◆ **Problem**: Transcribe all of the data verbatim, please, and leave out its pictures.

◆ **Recorded information**:
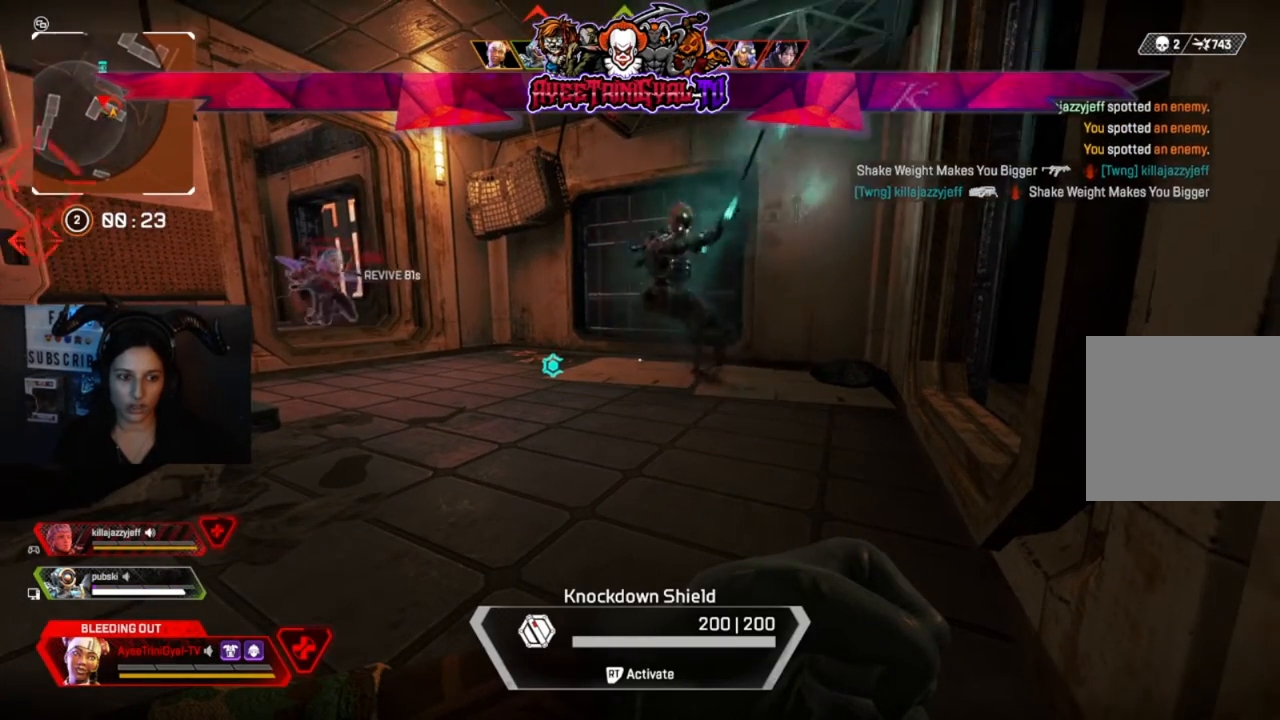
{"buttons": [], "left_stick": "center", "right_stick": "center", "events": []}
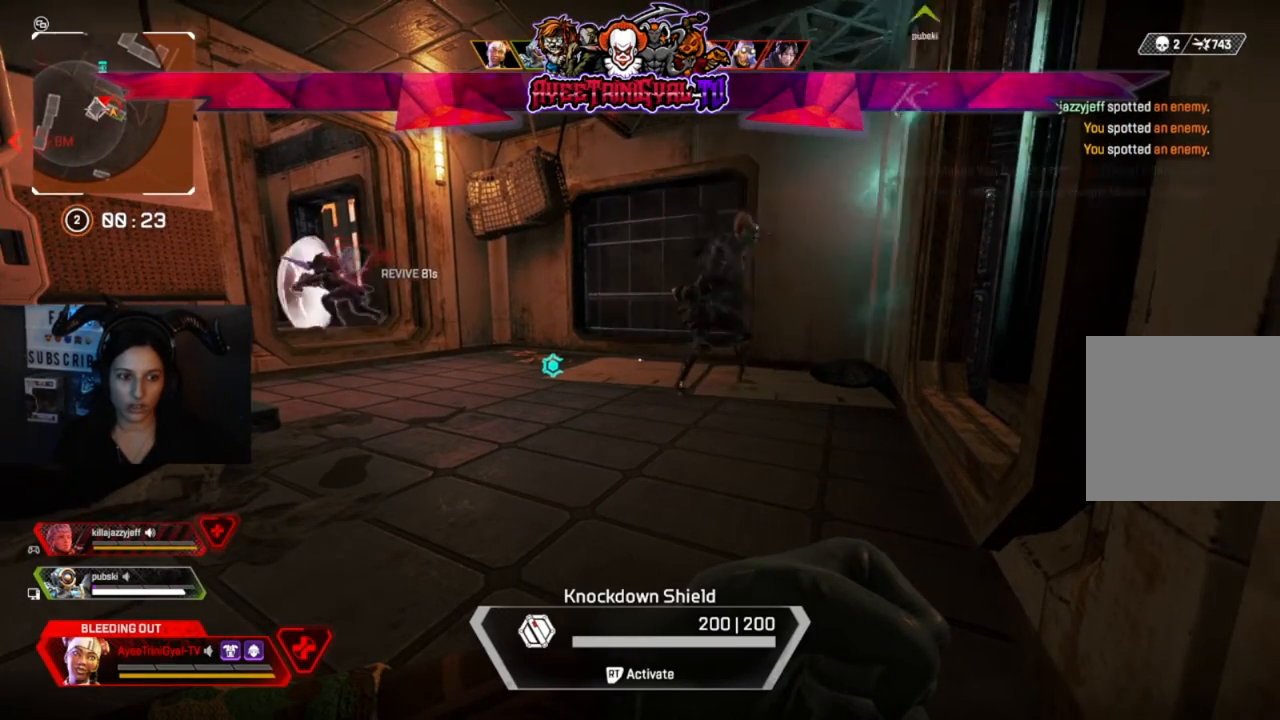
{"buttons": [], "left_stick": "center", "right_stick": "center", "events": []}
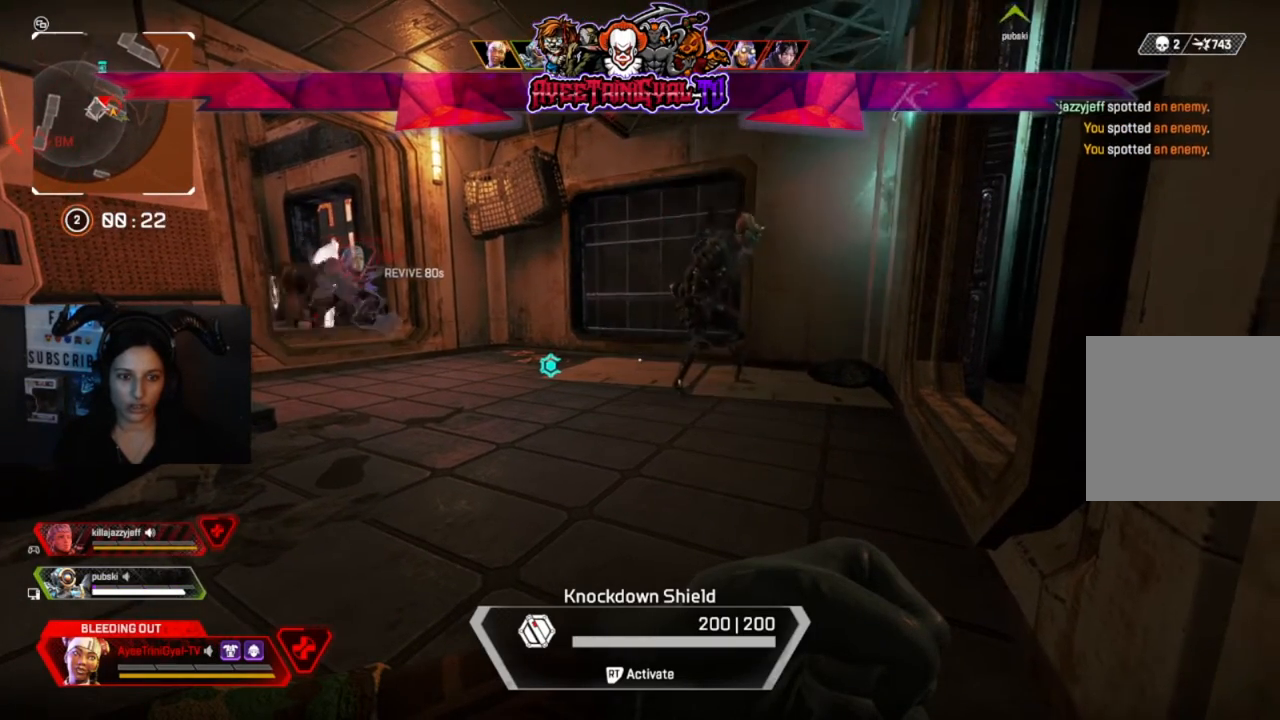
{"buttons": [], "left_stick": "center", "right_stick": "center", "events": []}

◆ **Response area**:
{"buttons": [], "left_stick": "center", "right_stick": "center", "events": []}
{"buttons": [], "left_stick": "center", "right_stick": "center", "events": []}
{"buttons": [], "left_stick": "center", "right_stick": "center", "events": []}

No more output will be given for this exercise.